Structural and spectroscopic studies of carbon dioxide clusters: a combined genetic algorithm and DFT based study

Abstract

In this manuscript we use a two-tier approach of combining stochastic search strategies and DFT calculations to arrive at extremely good quality structures for neutral (CO2) n clusters with n = 2–13. The idea of using stochastic search strategy initially is to find out extreme quickly, that is with low computational cost, more than one reasonably good structures by exploring an empirical potential energy surface for CO2 clusters. These pre-optimized structures [using genetic algorithm (GA) as stochastic optimizer] if used as inputs for subsequent DFT calculations using dispersion-corrected ωB97XD and meta hybrid M06-2X functionals give global minimum structures for these systems.
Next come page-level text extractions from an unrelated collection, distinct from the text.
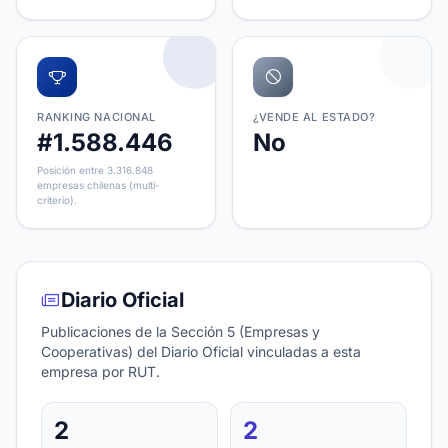
RANKING NACIONAL
¿VENDE AL ESTADO?
#1.588.446
No
Posición entre 3.316.848
empresas chilenas (multi-
criterio).
Diario Oficial
Publicaciones de la Sección 5 (Empresas y
Cooperativas) del Diario Oficial vinculadas a esta
empresa por RUT.
2
2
This two-step strategy in our opinion is a more potent route to obtain the global minimum structures with certainty rather than a dedicated quantum chemical calculation carried from the outset. We further analyse in detail the structural, vibrational spectra and interaction energies of the clusters studied. We compare our results with experimental and theoretical results available in literature. The correspondence with experimental results is nearly 99 %, that is the results show marginal deviation from reported experimental vibrational frequencies and hence we conclude that GA in conjunction with dispersion-corrected DFT is a viable method for the study of clusters where the interaction is non-covalent in nature. Since B2PLYP-D is also an efficient functional in the study of these systems, we also report interaction energies of the cluster systems examined using this functional.